Roland Lefebvre

Personal information
- Full name: Roland Philippe Lefebvre
- Born: 7 February 1963 (age 63) Rotterdam, Netherlands
- Batting: Right-handed
- Bowling: Right-arm medium

International information
- National side: Netherlands (1996–2003);
- ODI debut (cap 7): 17 February 1996 v New Zealand
- Last ODI: 28 February 2003 v Zimbabwe
- ODI shirt no.: 1

Domestic team information
- 1990–1992: Somerset
- 1990/91: Canterbury
- 1993–1995: Glamorgan

Career statistics
| Competition | ODI | FC | LA |
| Matches | 11 | 77 | 137 |
| Runs scored | 171 | 1,494 | 955 |
| Batting average | 28.50 | 20.46 | 17.05 |
| 100s/50s | 0/0 | 1/3 | 0/0 |
| Top score | 45 | 100 | 45 |
| Balls bowled | 534 | 13,485 | 6,783 |
| Wickets | 9 | 149 | 178 |
| Bowling average | 38.44 | 36.23 | 23.05 |
| 5 wickets in innings | 0 | 3 | 2 |
| 10 wickets in match | 0 | 0 | 0 |
| Best bowling | 2/38 | 6/45 | 7/15 |
| Catches/stumpings | 4/– | 36/– | 63/– |
- Source: Cricinfo, 15 May 2017

= Roland Lefebvre =

Dutch cricket player

Roland Philippe Lefebvre (born 7 February 1963), is a Dutch former international cricketer who captained the Netherlands national cricket team in One Day International matches.

==Domestic career==
Lefebvre made his first-class debut with Somerset against Oxford University in 1990, then took 5/30 on his first County Championship appearance the following week. Later that year, he claimed 7/15 (at the time the equal fifth-best return in List A cricket) in Somerset's record 346-run victory against Devon in the NatWest Trophy. Lefebvre spent the winter in New Zealand, playing for Canterbury, where he achieved his career-best first-class bowling figures of 6/45, then back in England in 1991 scored his only first-class hundred, making exactly 100 against Worcestershire.

Lefebvre was signed by Glamorgan for 1993 and proved particularly effective in one-day cricket where his consistent accuracy made him difficult for batsmen to dominate, as evidenced by a superb bowling analysis of 11-5-13-2 in the quarter-final of the NatWest Trophy game against Worcestershire. Lefebvre's bowling was a significant factor in Glamorgan's Sunday League triumph in 1993.

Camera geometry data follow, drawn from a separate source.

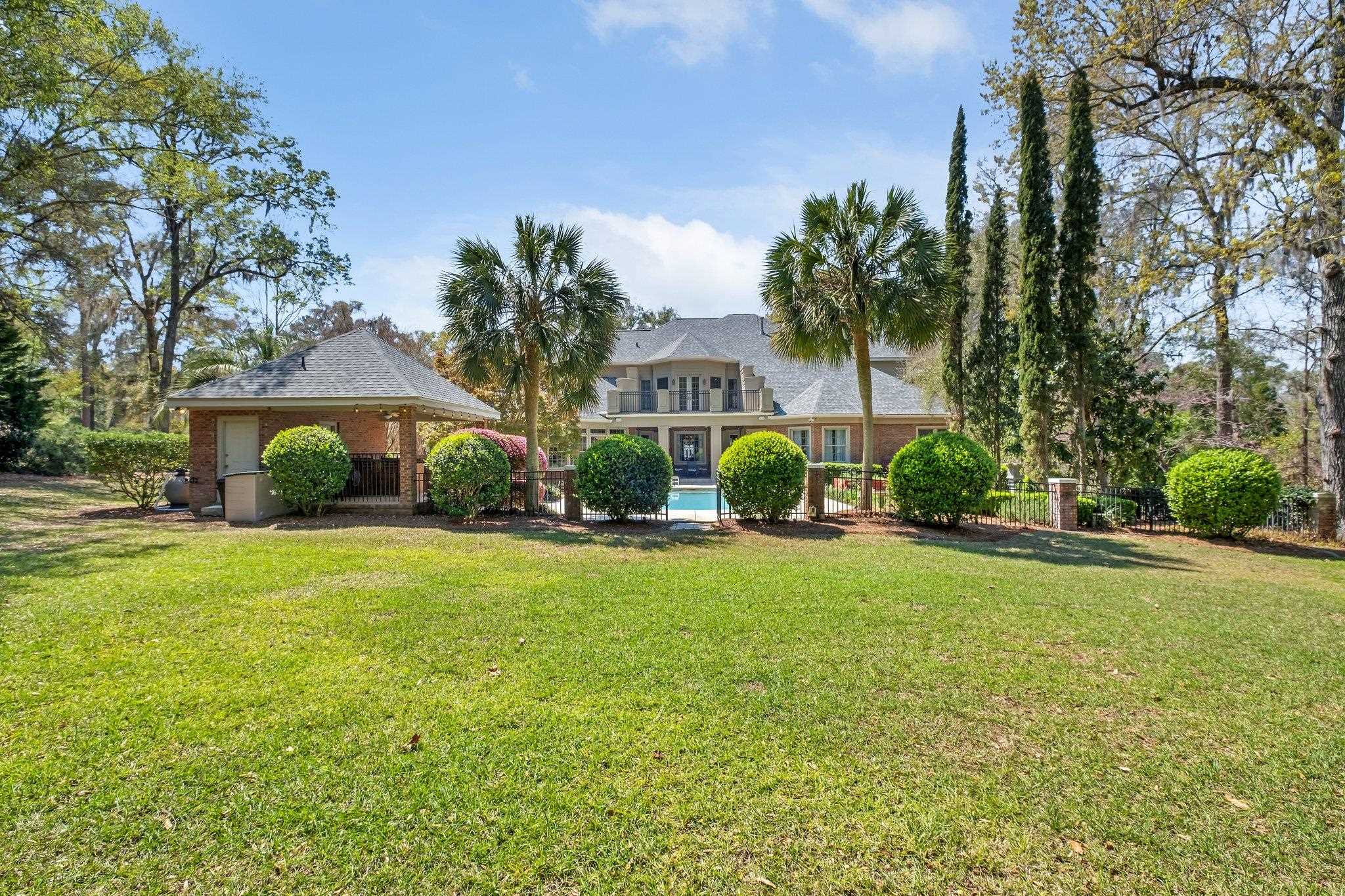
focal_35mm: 15
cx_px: 672
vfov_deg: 77.3
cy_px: 448
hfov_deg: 100.4
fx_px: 560
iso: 250
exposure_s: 1/340
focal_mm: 10
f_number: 8
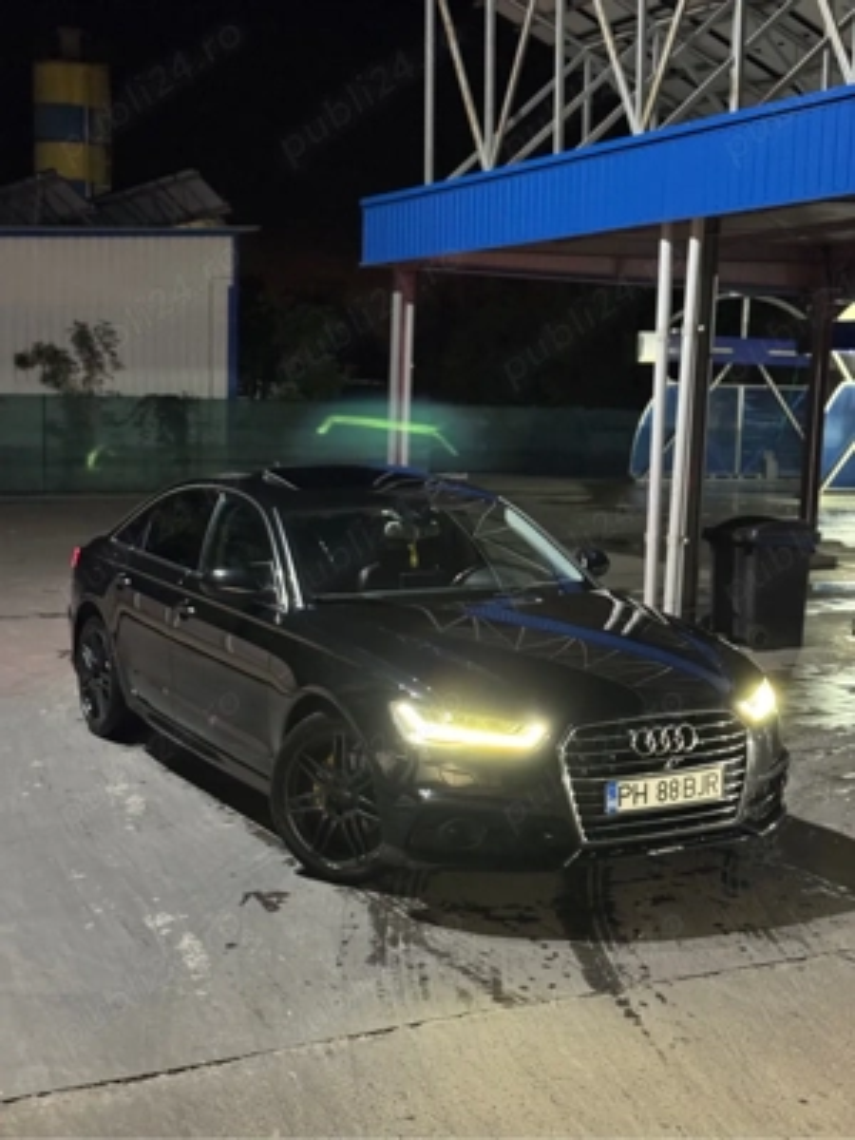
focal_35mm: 48
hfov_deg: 30.3
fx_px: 1581
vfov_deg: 39.7
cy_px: 570
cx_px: 428
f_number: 1.78
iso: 800
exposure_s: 1/20
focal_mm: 6.76
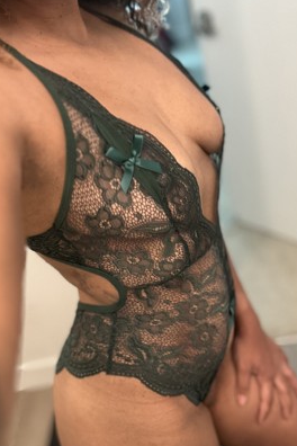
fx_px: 507
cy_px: 269
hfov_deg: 32.6
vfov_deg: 47.1
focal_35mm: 41
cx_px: 173
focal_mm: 2.69
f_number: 1.9
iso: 250
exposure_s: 1/40
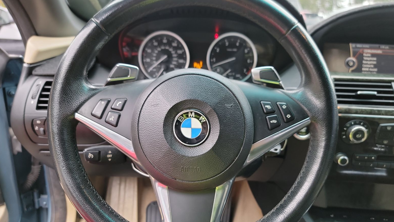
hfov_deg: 69.8
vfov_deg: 42.8
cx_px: 197
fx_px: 282
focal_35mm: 27
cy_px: 124
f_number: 1.8
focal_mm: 6.7
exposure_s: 1/59
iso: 190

Lefebvre was also a popular figure at Glamorgan, Andrew Hignell listing him among the county's cult heroes.

==International career==
In 1989 Lefebvre was in the Netherlands side that recorded a surprising victory over an England XI including Nasser Hussain, Alec Stewart and Derek Pringle in a limited-over match, and he was also present when they repeated the achievement (with Hussain again and Darren Gough in the England XI) four years later. In between, Lefebvre also helped the Netherlands in their surprise victory against a West Indies team including Richie Richardson, Desmond Haynes, Courtney Walsh and Carl Hooper (who Lefebvre dismissed) in another limited-over match in 1991. These matches did not have one-day international status but, during the following winter, 1993/4, Lefebvre took 11 wickets at 16.45 in the ICC Trophy, helping the Netherlands to achieve third place in the tournament and qualification for the 1996 Cricket World Cup, ensuring the team would play its first full internationals in that tournament.

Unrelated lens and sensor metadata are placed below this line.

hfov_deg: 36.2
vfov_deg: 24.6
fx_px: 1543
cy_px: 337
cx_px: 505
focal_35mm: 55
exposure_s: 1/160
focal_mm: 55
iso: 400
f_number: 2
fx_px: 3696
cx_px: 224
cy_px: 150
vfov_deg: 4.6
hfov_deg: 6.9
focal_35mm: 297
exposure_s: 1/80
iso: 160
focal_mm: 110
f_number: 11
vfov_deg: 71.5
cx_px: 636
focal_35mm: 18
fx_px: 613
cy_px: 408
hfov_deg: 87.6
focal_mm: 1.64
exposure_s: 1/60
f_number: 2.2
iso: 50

Although a bad groin injury in 1995 forced Lefebvre to retire from professional cricket, he continued to appear for his country in the ICC Trophy, a competition for which he holds several career records: most appearances (43), most wickets taken (71 at just 11.64) and most catches by an outfielder (26). He also appeared for the Netherlands at full One Day International level in both the 1996 and 2003 World Cups and in the 2002–03 Champions Trophy, captaining the Dutch team from 1999 onwards. Although because of injury he missed his team's first victory in a one-day international, coming in the 2003 World Cup against Namibia, ESPNCricinfo describes Lefebvre as "arguably the best cricketer Holland has produced".

Lefebvre retired from playing after the 2003 World Cup, and now serves as the Dutch national youth coach.